鎌倉時代の禅僧、三光国師が弟子に禅の極意を問われて、ただ一言「脚下照顧」と答えたことが由来です。脚下とは自分の足元のこと。照顧とは照らし顧みよという意味です。つまり脚下照顧は「自分の生き方を見つめ直しなさい」という教えでもあるのです。
「今」の延長線上に未来がある
人間はとかく、先のことばかりを考えがちです。明るい未来やかなえたい夢や目標に目を奪われますし、「ああなったらどうしよう、こうなったらどうしよう」という不安も、未来を憂うことで生じます。
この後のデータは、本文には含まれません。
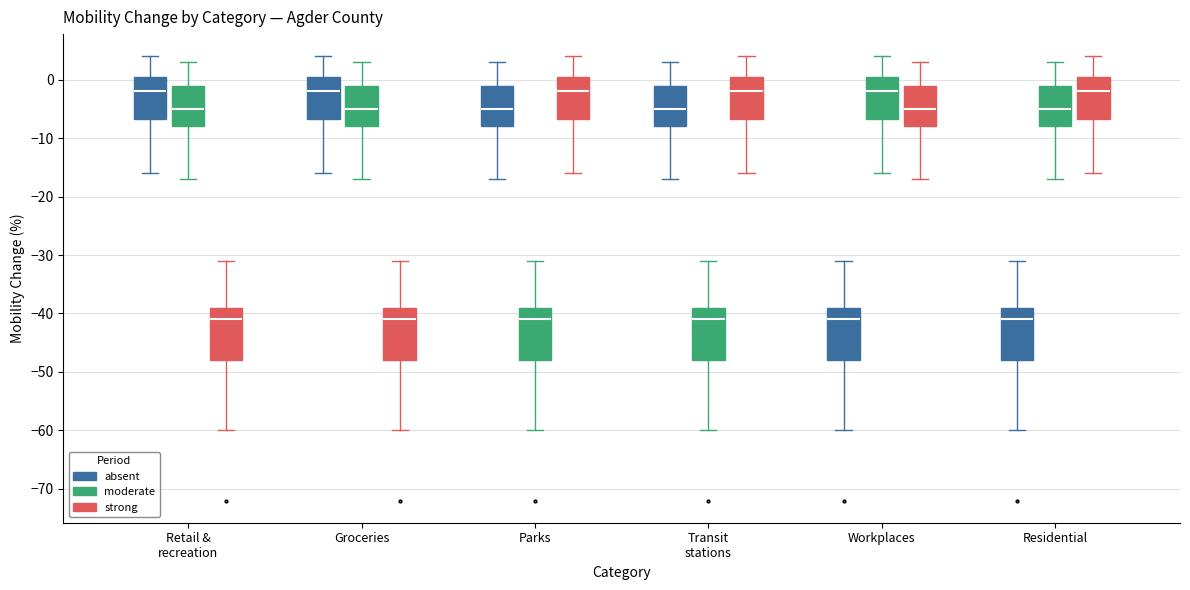

Reading left to right, transcribe this box plot: for each box, give where its median line is, the range the box spans, and where its two whiskers end, as read against the y-axis. The values are not printed on the chart, so give them approximately, as read against the axis.

Retail & recreation (absent): median -2, box -7 to 1, whiskers -16 to 4
Retail & recreation (moderate): median -5, box -8 to -1, whiskers -17 to 3
Retail & recreation (strong): median -41, box -48 to -39, whiskers -60 to -31
Groceries (absent): median -2, box -7 to 1, whiskers -16 to 4
Groceries (moderate): median -5, box -8 to -1, whiskers -17 to 3
Groceries (strong): median -41, box -48 to -39, whiskers -60 to -31
Parks (absent): median -5, box -8 to -1, whiskers -17 to 3
Parks (moderate): median -41, box -48 to -39, whiskers -60 to -31
Parks (strong): median -2, box -7 to 1, whiskers -16 to 4
Transit stations (absent): median -5, box -8 to -1, whiskers -17 to 3
Transit stations (moderate): median -41, box -48 to -39, whiskers -60 to -31
Transit stations (strong): median -2, box -7 to 1, whiskers -16 to 4
Workplaces (absent): median -41, box -48 to -39, whiskers -60 to -31
Workplaces (moderate): median -2, box -7 to 1, whiskers -16 to 4
Workplaces (strong): median -5, box -8 to -1, whiskers -17 to 3
Residential (absent): median -41, box -48 to -39, whiskers -60 to -31
Residential (moderate): median -5, box -8 to -1, whiskers -17 to 3
Residential (strong): median -2, box -7 to 1, whiskers -16 to 4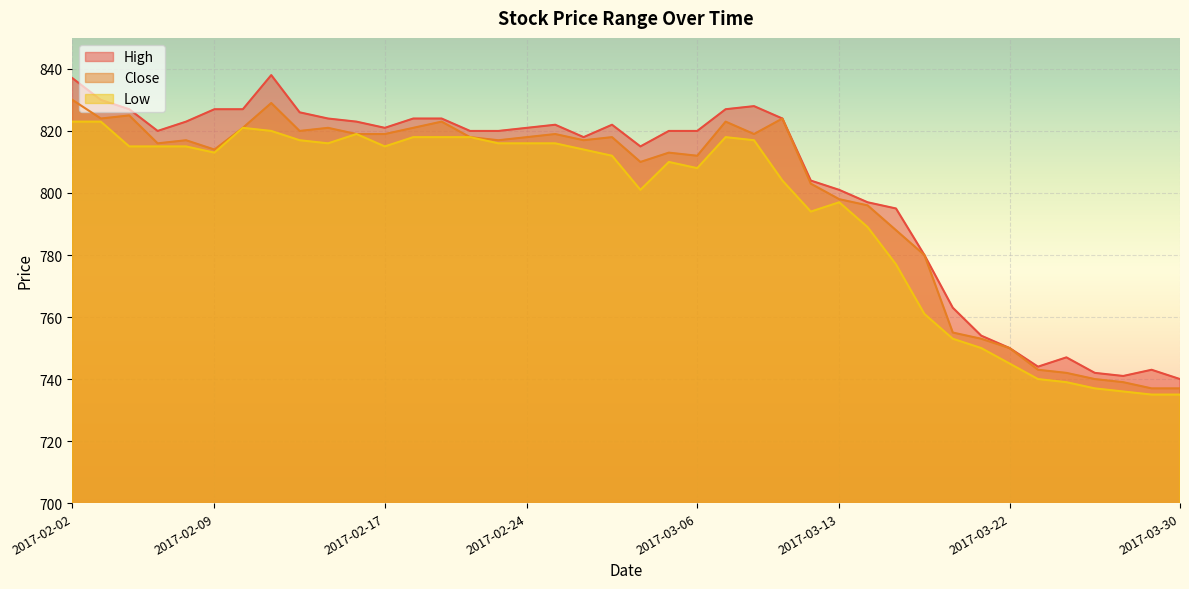

What is the approximate value of Close at 2017-02-28, to the nearest 10?

820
すると、「履物をそろえる」という、目の前の所作を見失ってしまうほど心のゆとりがなくなる。自分自身の行いが見えなくなるのです。
履物をそろえられないぐらいですから、他の何が乱れていても不思議ではありません。 そうならないよう、三光国師は「足元をお留守にするな」と説いたのだと思います。未来に気を取られて、肝心の「今」がおろそかになってはいけません。
こうした話をすると「私には夢があるんです。そんな目の前のつまらないことなんて、どうでもいいじゃないですか」と反論したくなる人もいると思います。
もちろん、夢を持つのは結構なことです。
しかしながら、その夢まで一足飛びに向かうことは誰にもできません。誰もが、一歩一歩しか夢には近づけないのです。
未来はつねに「今」の延長線上にあります。夢をかなえるためには、そのような「今」を精一杯生きるほかに、道はないのです。そのように考えれば、夢=未来の実現にむかって努力することと、今を大切にすることは、なんら矛盾しません。